Each line below with the word "learning" needs to be copied.

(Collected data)
- - -
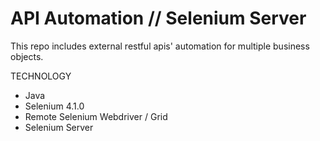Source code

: # API Automation // Selenium Server
This repo includes external restful apis' automation for multiple business objects.

TECHNOLOGY
- Java
- Selenium 4.1.0
- Remote Selenium Webdriver / Grid
- Selenium Server

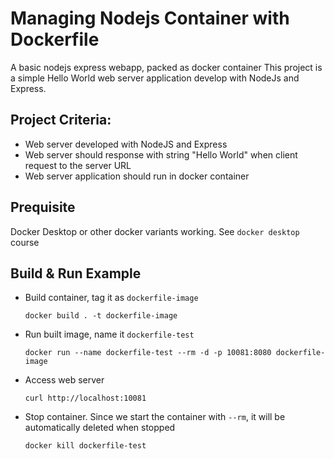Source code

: # Managing Nodejs Container with Dockerfile

A basic nodejs express webapp, packed as docker container
This project is a simple Hello World web server application develop with NodeJs and Express.

## Project Criteria:

- Web server developed with NodeJS and Express
- Web server should response with string "Hello World" when client request to the server URL
- Web server application should run in docker container

## Prequisite

Docker Desktop or other docker variants working. See `docker desktop` course

## Build & Run Example

- Build container, tag it as `dockerfile-image`

      docker build . -t dockerfile-image
- Run built image, name it `dockerfile-test`

      docker run --name dockerfile-test --rm -d -p 10081:8080 dockerfile-image
- Access web server

      curl http://localhost:10081
- Stop container. Since we start the container with `--rm`, it will be automatically deleted when stopped

      docker kill dockerfile-test
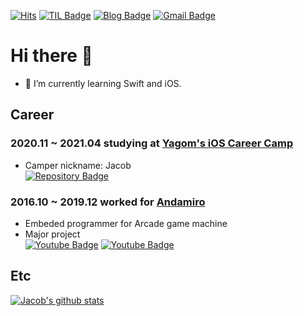 [![Hits](https://hits.seeyoufarm.com/api/count/incr/badge.svg?url=https%3A%2F%2Fgithub.com%2FKyungminLeeDev)](https://hits.seeyoufarm.com)
[![TIL Badge](http://img.shields.io/badge/-Today%20I%20Learned-black?style=flat-square&logo=github&link=https://kyungminleedev.github.io/categories/TIL/)](https://kyungminleedev.github.io/categories/TIL/)
[![Blog Badge](http://img.shields.io/badge/-Blog-black?style=flat-square&logo=github&link=https://kyungminleedev.github.io/)](https://kyungminleedev.github.io/)
[![Gmail Badge](https://img.shields.io/badge/Gmail-d14836?style=flat-square&logo=Gmail&logoColor=white&link=mailto:snugyun01@gmail.com)](mailto:kyungmin.lee.dev@gmail.com)

# Hi there 👋

- 🌱 I’m currently learning Swift and iOS.

## Career

### 2020.11 ~ 2021.04 studying at [Yagom's iOS Career Camp](https://yagom.net)
- Camper nickname: Jacob  
[![Repository Badge](http://img.shields.io/badge/-Repository-181717?style=flat&logo=github&link=https://github.com/KyungminLeeDev/iOS_Career_Starter_Camp)](https://github.com/KyungminLeeDev/iOS_Career_Starter_Camp)

### 2016.10 ~ 2019.12 worked for [Andamiro](http://www.andamiro.com/en/)
- Embeded programmer for Arcade game machine
- Major project  
[![Youtube Badge](http://img.shields.io/badge/-Jurassic_World_Fallen_Kingdom-FF0000?style=flat&logo=youtube&link=https://youtu.be/A_c_KgcVX8o)](https://youtu.be/A_c_KgcVX8o)
[![Youtube Badge](http://img.shields.io/badge/-Eiffel_Tower_2-FF0000?style=flat&logo=youtube&link=https://youtu.be/h6DJBfBWSpI)](https://youtu.be/h6DJBfBWSpI)

## Etc

[![Jacob's github stats](https://github-readme-stats.vercel.app/api?username=KyungminLeeDev)](https://github.com/KyungminLeeDev/)

<!--
**KyungminLeeDev/KyungminLeeDev** is a ✨ _special_ ✨ repository because its `README.md` (this file) appears on your GitHub profile.

Here are some ideas to get you started:

- 🔭 I’m currently working on ...
- 🌱 I’m currently learning ...
- 👯 I’m looking to collaborate on ...
- 🤔 I’m looking for help with ...
- 💬 Ask me about ...
- 📫 How to reach me: ...
- 😄 Pronouns: ...
- ⚡ Fun fact: ...
-->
- - -
■ The answer ■
- 🌱 I’m currently learning Swift and iOS.
- 🌱 I’m currently learning ...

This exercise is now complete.